The other day I was compiling a C program that uses GNU autoconf, a remarkable tool that inspects the environment it is running in, and automatically finds the libraries and header files to build an application. On Linux, the main effort involved is in adding any packages that are missing. In one case, I found the error message printed by the ./configure script for one missing package was cryptic, causing me to look in the log file, which contained, among other things, the C source code for a large number of programs that configure had tried, accompanied by compiler output. Once more, debugging the problem was a matter of finding a few relevant lines, then searching on the web to find out which package supplies the needed libraries. The ./configure script displays a complete trace of what it did, which aids in debugging, yet, in 2016, we are still bombarding users with entirely too much information.
Real Semantics is a framework for building data-rich applications, and that means it interacts with many kinds of applications in its work. In a typical case, it creates a cloud server and installs a number of software applications on that server, together with packaged data, and then configures the applications to work together. Real Semantics uses Spring internally and frequently installs applications that use Spring, as well as other configuration frameworks.
Real Semantics greatly simplifies the construction of complex systems, because, working from a model, it automates many of the decisions involved in setting up and configuring software. It works quickly and repeatably, but errors still happen.
When you greatly expand the speed and scale at which people can work, you encounter new problems. Back in 2000, assembling all of the JAR files for a complex Java application was a difficult manual task -- you weren't going to include any dependencies you didn't need. Now with tools such as Maven and Gradle, it's easy to create a project that has thousands of dependencies, but then you have a whole new problem, managing the complexity of and interactions between thousands of dependencies.
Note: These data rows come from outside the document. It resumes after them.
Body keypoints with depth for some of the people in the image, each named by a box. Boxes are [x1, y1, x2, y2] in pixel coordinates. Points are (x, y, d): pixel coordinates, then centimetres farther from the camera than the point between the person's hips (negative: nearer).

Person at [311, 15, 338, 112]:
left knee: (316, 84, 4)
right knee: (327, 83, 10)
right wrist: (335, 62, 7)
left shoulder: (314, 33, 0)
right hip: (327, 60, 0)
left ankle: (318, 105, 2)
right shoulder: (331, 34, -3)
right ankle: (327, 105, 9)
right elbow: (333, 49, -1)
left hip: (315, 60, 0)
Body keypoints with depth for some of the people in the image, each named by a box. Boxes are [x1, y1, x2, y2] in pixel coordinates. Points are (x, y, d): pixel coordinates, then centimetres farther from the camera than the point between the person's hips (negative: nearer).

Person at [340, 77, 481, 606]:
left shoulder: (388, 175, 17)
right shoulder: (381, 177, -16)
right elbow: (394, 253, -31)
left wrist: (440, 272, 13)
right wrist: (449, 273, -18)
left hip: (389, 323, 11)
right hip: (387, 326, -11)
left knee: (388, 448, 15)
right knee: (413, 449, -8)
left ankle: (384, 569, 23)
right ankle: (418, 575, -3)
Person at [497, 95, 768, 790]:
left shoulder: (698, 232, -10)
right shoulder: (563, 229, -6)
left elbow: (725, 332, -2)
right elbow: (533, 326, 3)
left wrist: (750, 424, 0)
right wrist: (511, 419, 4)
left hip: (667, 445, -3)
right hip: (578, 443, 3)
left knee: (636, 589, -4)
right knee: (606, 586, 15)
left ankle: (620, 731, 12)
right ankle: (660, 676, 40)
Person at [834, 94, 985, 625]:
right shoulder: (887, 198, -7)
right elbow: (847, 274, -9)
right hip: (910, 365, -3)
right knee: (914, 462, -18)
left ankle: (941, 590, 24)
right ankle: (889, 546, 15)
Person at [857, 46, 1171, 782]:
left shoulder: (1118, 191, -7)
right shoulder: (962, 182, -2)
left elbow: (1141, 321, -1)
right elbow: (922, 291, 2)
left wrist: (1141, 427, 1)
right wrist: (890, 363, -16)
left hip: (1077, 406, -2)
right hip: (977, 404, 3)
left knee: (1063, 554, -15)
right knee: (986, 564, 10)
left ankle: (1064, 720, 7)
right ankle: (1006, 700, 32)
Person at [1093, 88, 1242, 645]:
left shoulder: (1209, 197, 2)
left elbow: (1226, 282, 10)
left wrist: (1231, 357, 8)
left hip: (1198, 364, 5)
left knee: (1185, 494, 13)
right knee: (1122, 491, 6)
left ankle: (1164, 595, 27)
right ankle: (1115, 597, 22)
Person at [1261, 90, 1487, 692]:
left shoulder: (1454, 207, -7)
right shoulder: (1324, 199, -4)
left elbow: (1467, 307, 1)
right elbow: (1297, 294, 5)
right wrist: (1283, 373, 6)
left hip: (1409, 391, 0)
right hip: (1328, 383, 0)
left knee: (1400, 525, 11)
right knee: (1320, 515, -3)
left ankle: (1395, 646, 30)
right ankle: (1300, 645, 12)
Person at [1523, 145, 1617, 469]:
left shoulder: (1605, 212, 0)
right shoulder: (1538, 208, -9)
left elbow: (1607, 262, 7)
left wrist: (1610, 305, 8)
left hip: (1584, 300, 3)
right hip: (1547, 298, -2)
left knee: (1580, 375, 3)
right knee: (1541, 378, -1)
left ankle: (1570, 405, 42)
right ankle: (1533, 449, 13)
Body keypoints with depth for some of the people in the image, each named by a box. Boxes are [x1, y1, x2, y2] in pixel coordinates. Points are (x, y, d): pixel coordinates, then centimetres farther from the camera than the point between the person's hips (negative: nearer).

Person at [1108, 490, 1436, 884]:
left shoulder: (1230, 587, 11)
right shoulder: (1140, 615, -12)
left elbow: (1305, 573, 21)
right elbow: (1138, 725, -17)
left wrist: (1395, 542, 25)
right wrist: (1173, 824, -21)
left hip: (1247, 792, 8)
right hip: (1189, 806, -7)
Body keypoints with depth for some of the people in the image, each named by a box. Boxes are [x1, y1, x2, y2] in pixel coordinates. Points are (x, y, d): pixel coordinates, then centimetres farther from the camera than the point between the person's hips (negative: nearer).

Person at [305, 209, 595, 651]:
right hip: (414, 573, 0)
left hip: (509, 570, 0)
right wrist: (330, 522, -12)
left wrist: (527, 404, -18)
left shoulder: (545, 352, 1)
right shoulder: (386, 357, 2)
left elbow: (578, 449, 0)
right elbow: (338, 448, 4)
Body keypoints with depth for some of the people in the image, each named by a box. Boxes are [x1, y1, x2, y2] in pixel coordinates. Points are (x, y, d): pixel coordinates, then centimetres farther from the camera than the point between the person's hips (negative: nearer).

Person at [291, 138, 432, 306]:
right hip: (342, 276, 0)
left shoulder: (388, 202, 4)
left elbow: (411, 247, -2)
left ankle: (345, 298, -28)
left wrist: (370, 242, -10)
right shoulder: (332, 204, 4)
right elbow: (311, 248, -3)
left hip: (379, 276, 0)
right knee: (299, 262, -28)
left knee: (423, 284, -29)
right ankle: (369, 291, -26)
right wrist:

The same is true for error handling. Applications managed by Real Semantics can fail in the build process or thereafter, and understanding the failure requires knowledge about Real Semantics, the application, and the environment in which it runs. Fortunately, error handling is a first-class concern for us, and we provide multiple facilities to improve error handling.
InputStream
is a useful abstraction inside Java, because it could hold data stored in a file, in memory, transferred over the network, or compressed, but a function parsing an InputStream
has no idea where it came from.